__What is expected__: Pull out and copy every line in the entries below that contains the word "category", matching uppercase and lowercase exactly.

__Recorded information__:
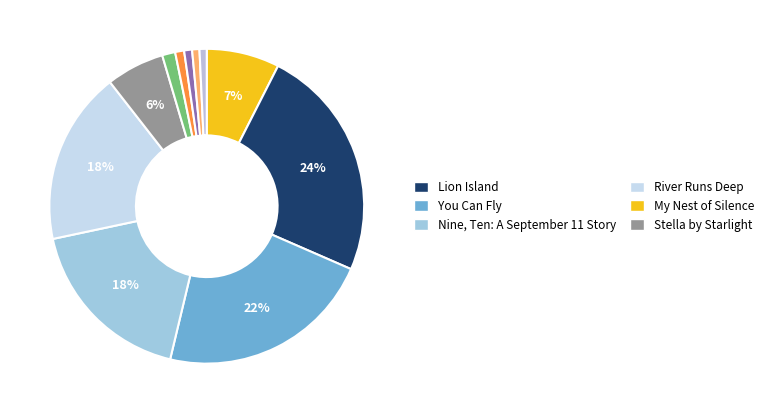

Does any single category account for the majority?

No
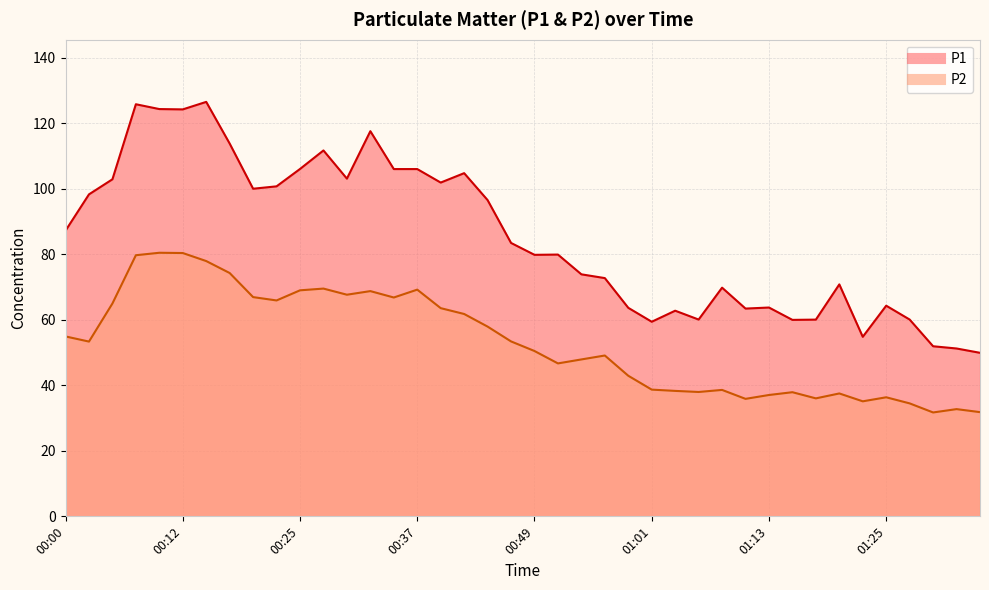

Which category has the lowest value across all series?

01:30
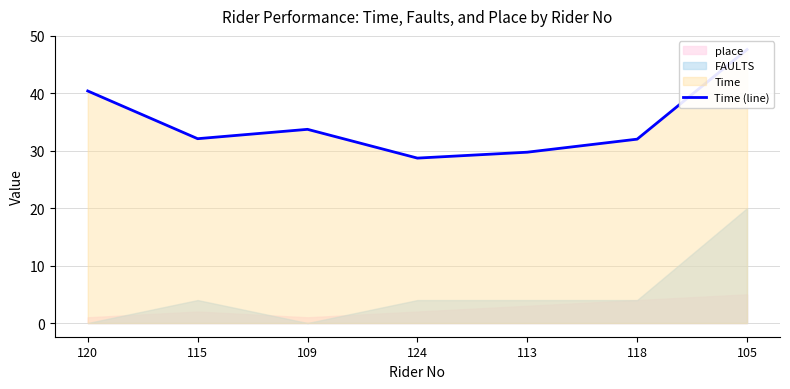

How many points are higher than both their immediate neighbors (excluding endpoints)?

1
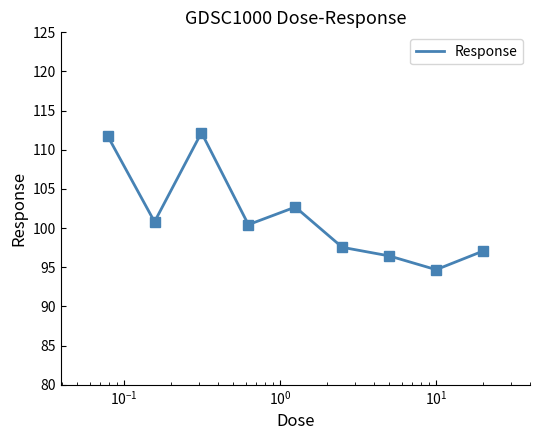

What is the difference between the maximum and minimum values?

17.5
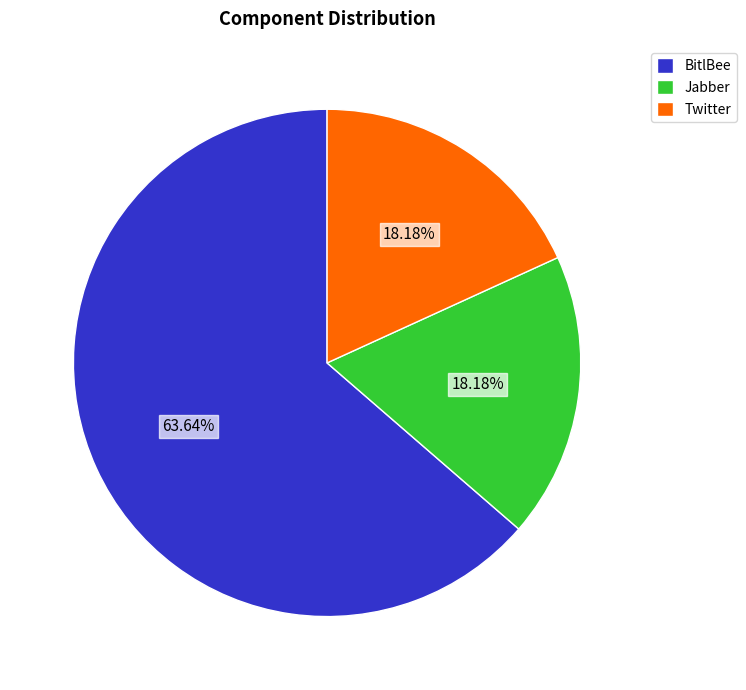

True or false: BitlBee accounts for 8% of the total.

False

__Response__:
Does any single category account for the majority?
Which category has the lowest value across all series?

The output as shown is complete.